彼女が俺を許そうと思うその気持ちも、俺には理解出来てしまって。どうしようもなく切ない気持ちになって。堪えきれず、涙が溢れてしまった。
「泣いてる場合じゃないでしょ」
音葉が俺の背中を叩く。
「そうよ。今はあなたの命が掛かっているんだから」
土原さんが音葉の言葉を継いだ。
「そして、あなたが死ななければ、時間のループは抜けられると思うから頑張りましょう」
「えっ……?」
唐突な話に、全員が土原さんを見た。
「神林さんの話を聞いて思ったんだけど。事の発端が、榊君の死で。そして、死ぬのが榊君でなくてもループしてしまう。しかも、榊君の死自体を、他の人に押し付けられてしまう状況。ならば、解決するためには、最初の事象を克服するしか無いと思うのよ」
思う、と言われても。だけど、それを否定する材料も思いつきも無く。
「榊君のことは、私たちが死なせないから」
自信満々に、右拳で豊かな胸を叩いた。
「無理よ……その日になると、どうしてか知らないけど……会えないと断っても……私に近付こうとして、死んでしまうの……逆に、私の方から迎えに行くからと家で待って貰って……その家が火事になったこともあったのよ……」
神林さんは力なく項垂れた。
だが、土原さんはまだ自身ありげで。
「これは推測に過ぎないんだけど……本来なら、榊君の事故は、三城谷さんの事故のように、容易に回避できるものだったんじゃないかしら? 私のときみたいな、悪意の第三者が仕組んだことなら話は別だけど、そうじゃないんでしょう? それとも、神林さんに男が近付くことを許さない第三者がいるとでも?」
そう言われると、死の必然性は見えて来ない。
「そして、神林さんに近付く男が死んでしまうのは……神林さん自身が持っている業なんじゃないかな。
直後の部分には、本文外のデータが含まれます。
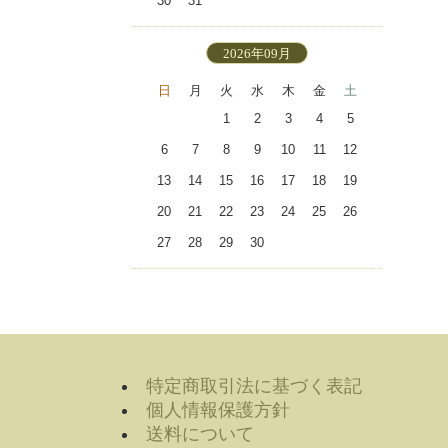
30
31
2026年09月
日
月
火
水
木
金
土
1
2
3
4
5
6
7
8
9
10
11
12
13
14
15
16
17
18
19
20
21
22
23
24
25
26
27
28
29
30
特定商取引法に基づく表記
個人情報保護方針
送料について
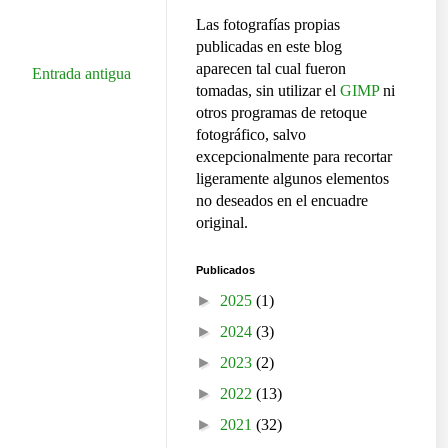
Las fotografías propias
publicadas en este blog
aparecen tal cual fueron
Entrada antigua
tomadas, sin utilizar el
GIMP
ni
otros programas de retoque
fotográfico, salvo
excepcionalmente para recortar
ligeramente algunos elementos
no deseados en el encuadre
original.
Publicados
►
2025
(1)
►
2024
(3)
►
2023
(2)
►
2022
(13)
►
2021
(32)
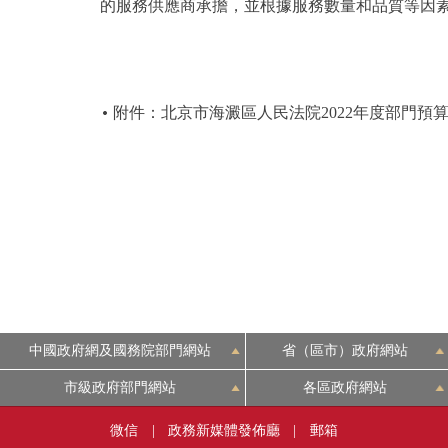
的服務供應商承擔，並根據服務數量和品質等因
附件：北京市海澱區人民法院2022年度部門預
中國政府網及國務院部門網站
省（區市）政府網站
市級政府部門網站
各區政府網站
微信
|
政務新媒體發佈廳
|
郵箱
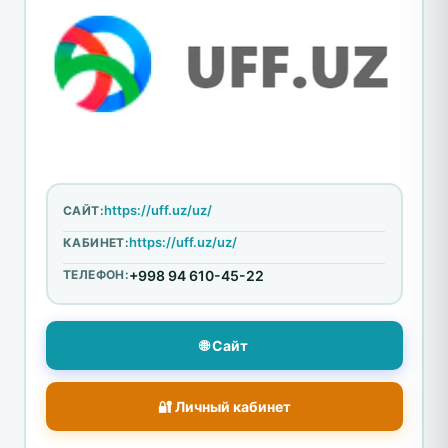
https://uff.uz/uz/
САЙТ:
https://uff.uz/uz/
КАБИНЕТ:
ТЕЛЕФОН:
+998 94 610-45-22
🌐 Сайт
🔐 Личный кабинет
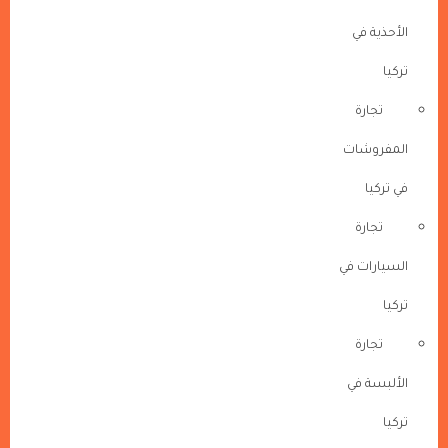
الأحذية في
تركيا
تجارة
المفروشات
في تركيا
تجارة
السيارات في
تركيا
تجارة
الألبسة في
تركيا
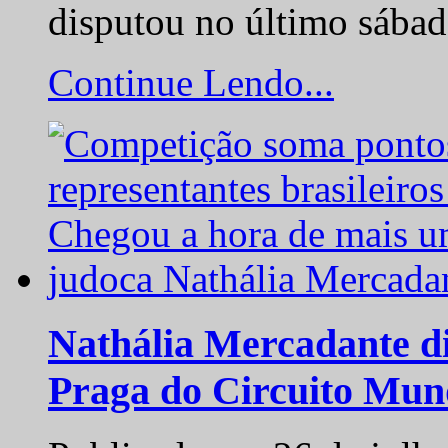
disputou no último sába
Continue Lendo...
Nathália Mercadante di
Praga do Circuito Mun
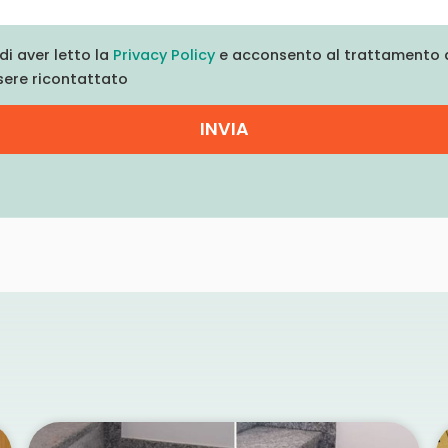
di aver letto la
Privacy Policy
e acconsento al trattamento d
sere ricontattato
INVIA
榊君が死ぬという事象を受け入れられなくて、その事象を他の男に押し付けてしまうという業。相手が榊君ではないせいで、それを回避することも出来なくなってしまうんだと思う」
最早理屈にもなってはいないと思うのだが、それでも、どこが間違っているとか誰も指摘できなくて。俺たちは、ただ土原さんの意見を聞いていた。
「だからさ。何ら根拠がある訳でも無いのだけれど。神林さんの話では、死ぬのは常に一人だけみたいだから。私たちがずっと榊君と一緒に居て、絶対に一人にしないようにすれば。どうかな?」
結局。誰も土原さんの提案内容を否定できず、押し切られたのだった。